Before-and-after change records
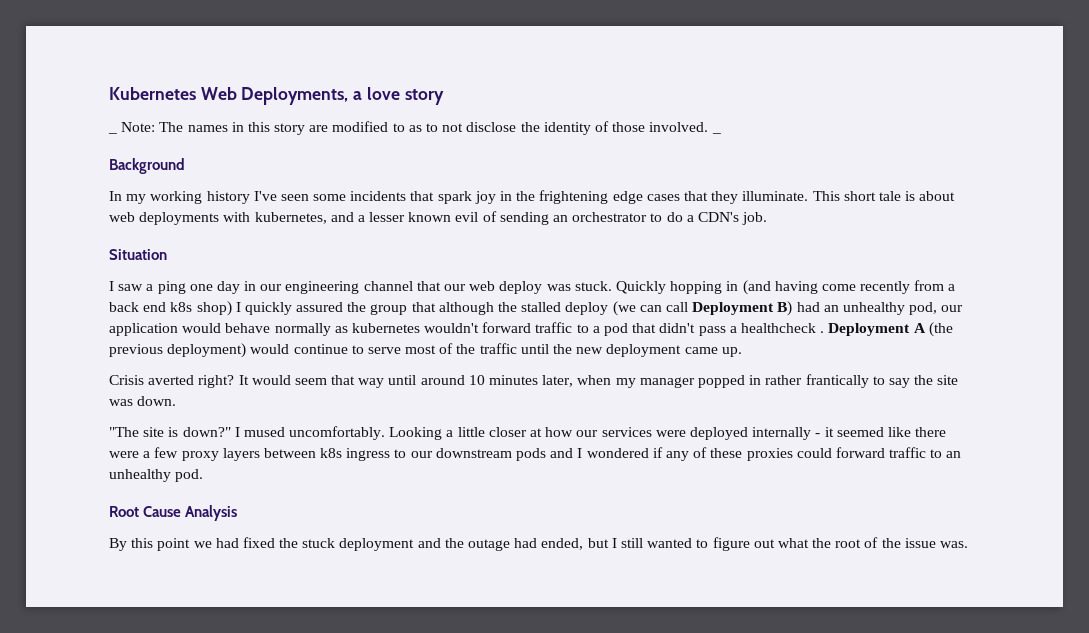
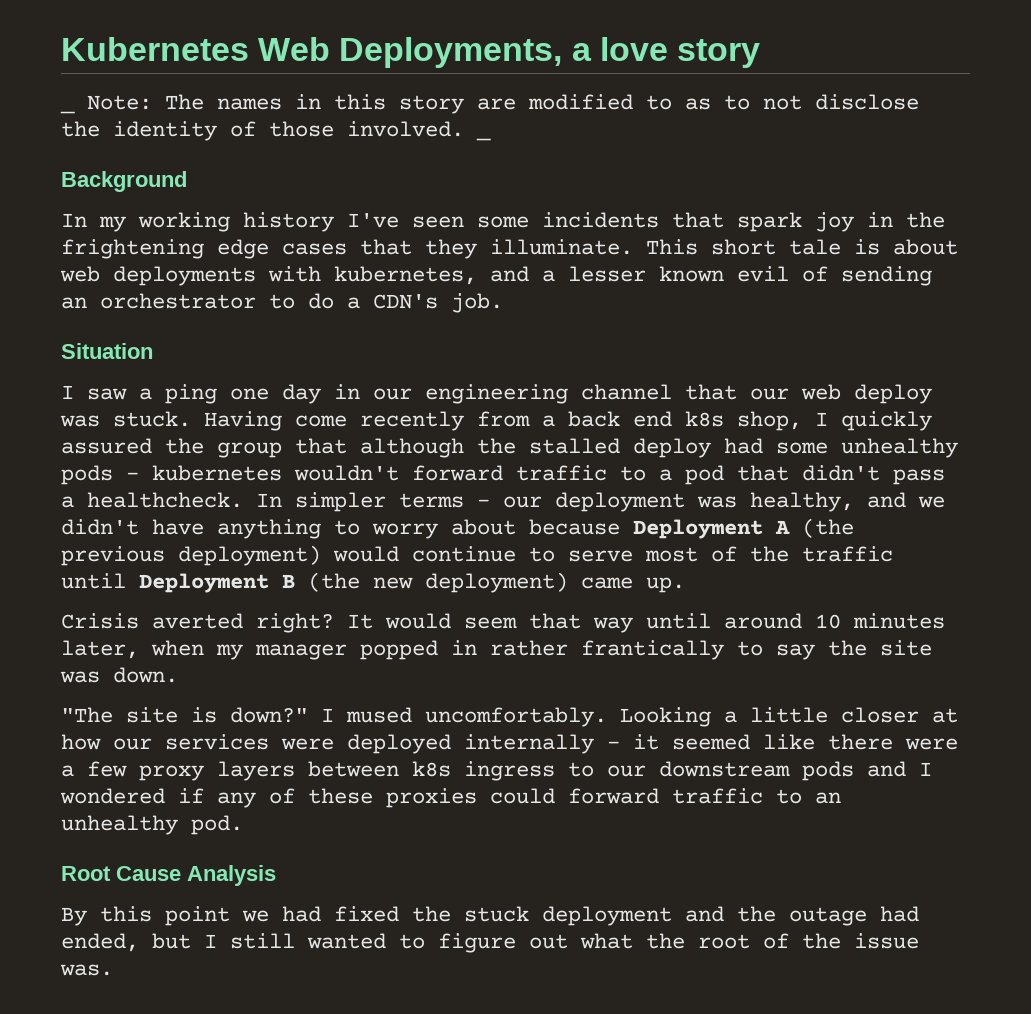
[615,280,818,295] Quickly hopping in (and having -> [204,411,282,431] Having
[196,301,232,316] shop) -> [737,411,802,431] shop,
[612,301,964,316] [109,323,348,336] (we can call Deployment B) had an unhealthy pod, our application would behave normally as -> [724,438,958,458] [61,465,139,485] had some unhealthy pods -
[740,323,825,333] healthcheck . -> [87,492,945,512] [61,519,620,539] healthcheck. In simpler terms - our deployment was healthy, and we didn't have anything to worry about because
[553,344,682,357] the new deployment -> [139,572,568,593] Deployment B (the new deployment)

PROBLEM REQUIREMENTS >> Write out each record exactly as shown, but not its pictures.

REPLY >>
[615,280,818,295] Quickly hopping in (and having -> [204,411,282,431] Having
[196,301,232,316] shop) -> [737,411,802,431] shop,
[612,301,964,316] [109,323,348,336] (we can call Deployment B) had an unhealthy pod, our application would behave normally as -> [724,438,958,458] [61,465,139,485] had some unhealthy pods -
[740,323,825,333] healthcheck . -> [87,492,945,512] [61,519,620,539] healthcheck. In simpler terms - our deployment was healthy, and we didn't have anything to worry about because
[553,344,682,357] the new deployment -> [139,572,568,593] Deployment B (the new deployment)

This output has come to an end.